Ein Unternehmensverkauf ist kein Einzelschritt, sondern ein strukturierter Prozess. Wer die fünf Phasen kennt, vermeidet teure Überraschungen — und behält jederzeit die Kontrolle über Preis, Zeitplan und Vertraulichkeit.
- ✓Phase 1 — BewertungErtragswert, Substanzwert, Marktvergleich (Woche 1–2).
- ✓Phase 2 — KäuferanspracheDirektankauf oder gezielte Investorenauswahl (Woche 2–3).
- ✓Phase 3 — LOIVerbindliche Absichtserklärung mit Preis und Zeitplan (Woche 3).
- ✓Phase 4 — Due DiligencePrüfung der wirtschaftl., rechtl. und steuerl. Lage (Woche 3–4).
- ✓Phase 5 — NotarVertragsbeurkundung, Kaufpreiszahlung, HR-Eintragung (Woche 5).
Die 5 Phasen im Detail — von der Anfrage bis zur Beurkundung
Phase 1 — Bewertung (Woche 1–2): Nach Ihrer Anfrage über das Formular erfassen wir die Eckdaten Ihrer GmbH. Auf dieser Basis erhalten Sie binnen 24 Stunden eine erste Kaufpreisindikation. Nach Sichtung von Jahresabschluss, BWA und Handelsregisterauszug folgt das verbindliche Angebot (3–5 Werktage).
Phase 2 — Käuferansprache (Woche 2–3): Entweder Direktankauf durch Nachfolgehaus für die eigene Holding-Struktur — oder gezielte Ansprache vorqualifizierter Investoren aus unserem Netzwerk. Interessenten unterzeichnen vor jedem Datenaustausch eine NDA.

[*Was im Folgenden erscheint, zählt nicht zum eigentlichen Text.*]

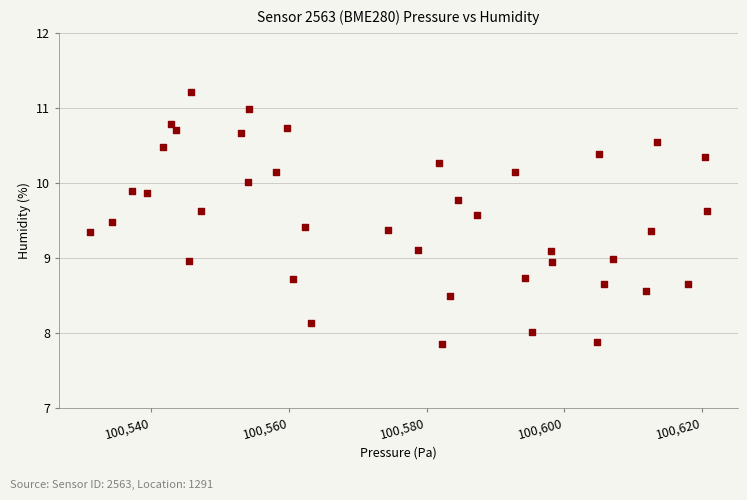

What is the range of X values (max minus min)?

89.5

Phase 3 — Letter of Intent (Woche 3): Sie erhalten eine schriftliche Absichtserklärung mit Kaufpreis, Übertragungszeitpunkt, Zahlungsmodalitäten und Bedingungen. Der LOI ist Ihr verbindlicher Anker für die folgenden Phasen — und das letzte Mal, in dem zentrale Punkte noch unkompliziert verhandelbar sind.
Phase 4 — Due Diligence (Woche 3–4): Der Käufer prüft die wirtschaftlichen, rechtlichen und steuerlichen Verhältnisse. Bei mittelständischen GmbHs läuft das als kompakte Prüfung in 5–10 Werktagen. Parallel arbeiten Notar und Berater am finalen Anteilskauf-Vertrag.

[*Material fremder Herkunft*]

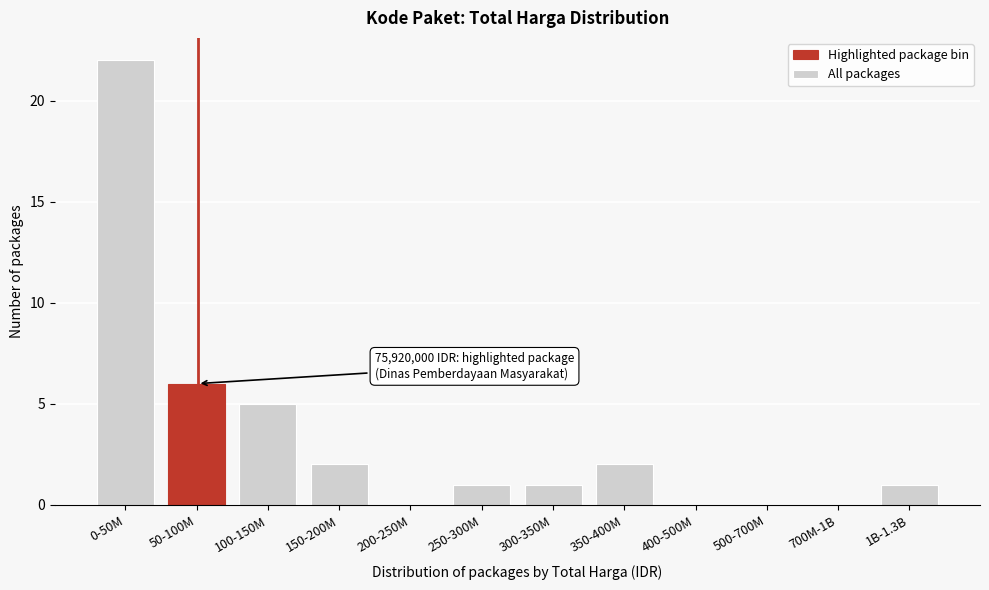

Reading left to right, what are all the values shown in this chart?

0-50M=22	50-100M=6	100-150M=5	150-200M=2	200-250M=0	250-300M=1	300-350M=1	350-400M=2	400-500M=0	500-700M=0	700M-1B=0	1B-1.3B=1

Phase 5 — Notartermin und Übertragung (Woche 5): Der Vertrag wird notariell beurkundet, der Kaufpreis fließt zum vereinbarten Stichtag. Anschließend reicht der Notar die geänderte Gesellschafterliste beim Handelsregister ein — mit der Eintragung sind Sie offiziell als Gesellschafter ausgeschieden.
Während des gesamten Prozesses haben Sie einen festen Ansprechpartner bei Nachfolgehaus. Wir koordinieren Notar, Steuerberater und Käufer — Sie behalten den Überblick, treffen die finalen Entscheidungen und müssen sich um Logistik und Schnittstellen nicht selbst kümmern.
Häufige Fragen
Wie lange dauert ein Unternehmensverkauf?+
Bei Nachfolgehaus rund 5 Wochen vom Erstkontakt bis zur notariellen Beurkundung. Klassische M&A-Prozesse über externe Berater dauern oft 6–12 Monate — weil zuerst ein Käufer gesucht und in komplexen Verfahren ausgewählt wird. Als Direktkäufer entfallen diese Wochen.

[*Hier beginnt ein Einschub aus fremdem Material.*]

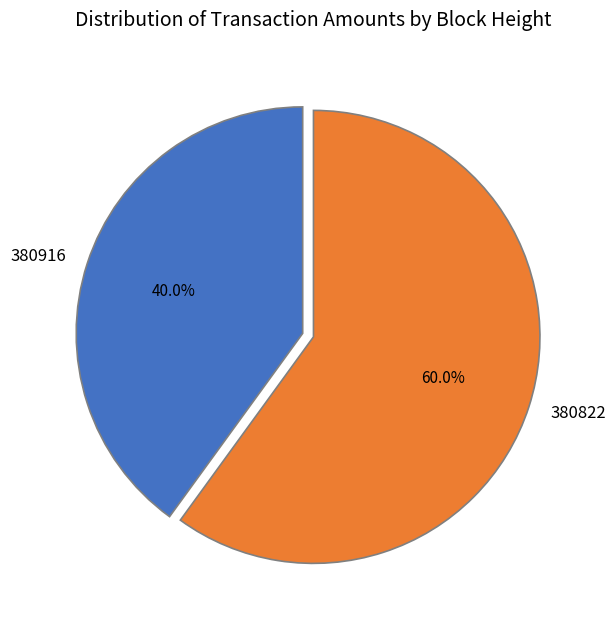

To the nearest percent, what is the difference between the 380822 and 380916 slice percentages?

20%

Welche Unterlagen brauche ich für den Verkauf?+
Die letzten zwei Jahresabschlüsse, die zuletzt erstellte BWA, ein aktueller Handelsregisterauszug sowie eine Ausweiskopie der Gesellschafter. Optional und nicht zwingend: Unbedenklichkeitsbescheinigungen von Finanzamt und Krankenkasse.
Was ist ein Letter of Intent (LOI)?+
Eine schriftliche Absichtserklärung des Käufers mit Eckdaten der geplanten Transaktion: Kaufpreis, Zeitplan, Übertragungsmodalitäten, Bedingungen (z. B. erfolgreiche Due Diligence). Der LOI ist meist nicht voll bindend, aber ein klares Commitment — und der Startschuss für die Vertragsverhandlung.
Was passiert in der Due Diligence?+
Der Käufer prüft die wirtschaftlichen, rechtlichen und steuerlichen Verhältnisse der GmbH. Bei kleineren Mittelstands-GmbHs läuft das als ‚Due Diligence light‘: Sichtung der Hauptverträge, Steuerbescheide, offener Verbindlichkeiten, Mitarbeiterverträge. Dauer in der Regel 5–10 Werktage.
Was geschieht beim Notartermin?+
Der Anteilskauf-Vertrag wird verlesen, von Verkäufer und Käufer unterzeichnet und beurkundet. Anschließend zahlt der Käufer den Kaufpreis und der Notar reicht die geänderte Gesellschafterliste beim Handelsregister ein. Mit Eintragung sind Sie als Verkäufer raus.
Wer trägt die Notar- und Handelsregisterkosten?+
Bei Nachfolgehaus übernehmen wir Notar-, Handelsregister- und Übertragungskosten vollständig, sofern die Gesellschaft im bisherigen geordneten Zustand — mit bestehender Bankverbindung, laufenden Verträgen und regulärem Geschäftsbetrieb — auf uns übergeht. Sie haben damit netto höhere Erlöse als bei klassischen Verkäufen, bei denen der Verkäufer oft hälftig die Notarkosten trägt.